Home » “FaCE Value” Conference Will Look Ahead to the Future of Consortial Collaboration

“FaCE Value” Conference Will Look Ahead to the Future of Consortial Collaboration

“FaCE Value” Conference Will Look Ahead to the Future of Consortial Collaboration August 24, 2011

Three years of innovative cross-disciplinary and cross-campus collaborative projects will culminate in FaCE Value: Advances Through Collaboration, an ACM-wide conference this fall. Faculty and administrators from the 14 ACM colleges will celebrate, assess, and further disseminate the collective work funded in Phase II of the ACM-Mellon Faculty Career Enhancement (FaCE) Project.

This capstone conference, on October 28-30 at Colorado College in Colorado Springs, CO, promises to highlight innovative pedagogies and programs of interest to the broader higher-education community. Most of the over 50 FaCE-funded projects will be represented at the conference, with project members speaking on panels or presenting posters about their collaborative research and events.

“We look forward to taking stock of the most significant and consequential achievements of this ambitious project, with an eye towards helping each of our campuses develop new faculty initiatives and plans,” said John Ottenhoff, ACM Vice President.

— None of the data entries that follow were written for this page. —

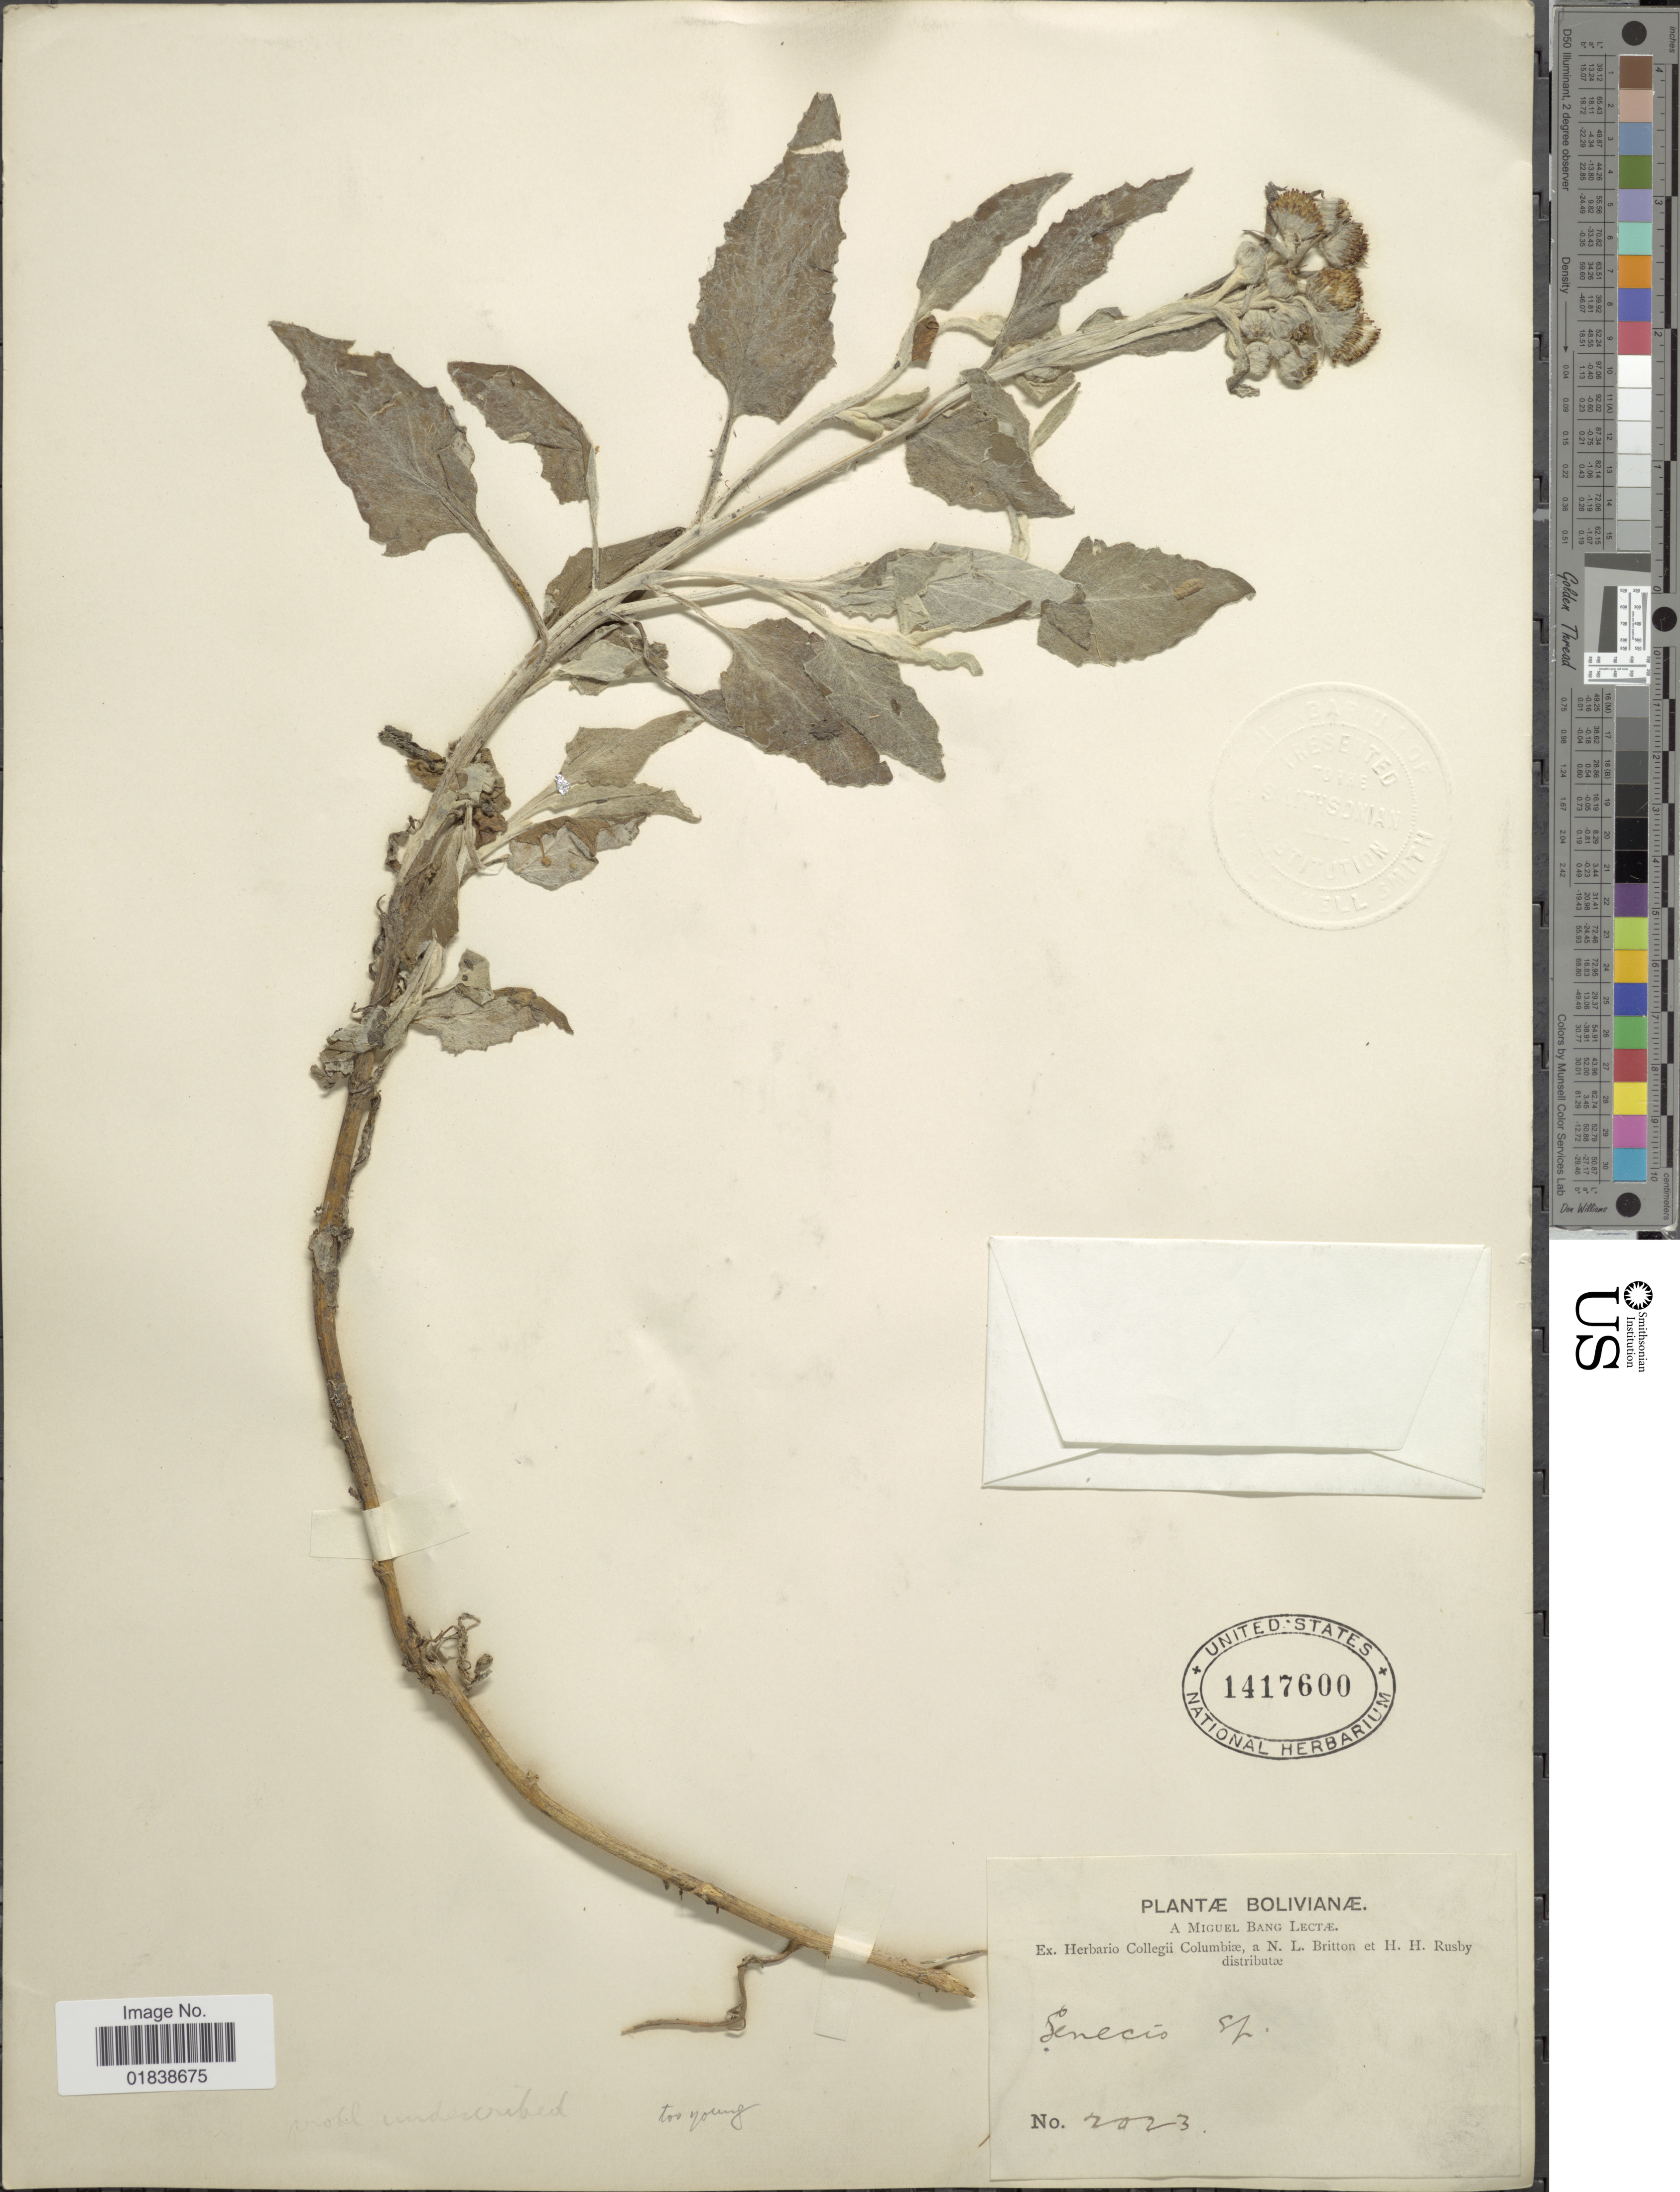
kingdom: Plantae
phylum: Tracheophyta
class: Magnoliopsida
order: Asterales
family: Asteraceae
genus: Senecio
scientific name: Senecio sp.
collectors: M. Bang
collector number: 2023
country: Bolivia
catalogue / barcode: US 1417600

A major feature of the Face Value conference will be panel and poster sessions by FaCE grant recipients. These sessions will cover topics such as assessment, expanding disciplinary boundaries, international courses and programs, institutional structures, faculty-student collaboration, and new media and technologies.

Presenters will discuss the major findings of their projects, as well as important lessons learned about collaborating across disciplines and campuses.  They will also answer key questions about the impact and sustainability of their work, such as:

  • What has changed because of the project?
  •  What are the prospects for sustaining collaboration or for follow-up activities?
  • How might other ACM colleagues benefit from the work of the projects?

Through these sessions, each of which will feature several individual projects, the conference aims to bring the various FaCE projects into dialogue with each other, both to deepen consortial understanding of the implications of FaCE as a whole, and to help ACM and its member colleges assess the cumulative impact of the project and consider pathways for future collaborations.

FaCE Value will provide a chance to add up the huge variety of work that has been accomplished through FaCE and to gauge the differences that have been made on ACM campuses as a result,” noted ACM President Christopher Welna. “In short, we can find out what mattered and how we can carry that forward.”

Since its inception in 2004, the FaCE Project has been supported by generous funding from The Andrew W. Mellon Foundation. FaCE Phase II followed the first, four-year phase of the project, which focused on the changing needs of faculty at different stages of their careers.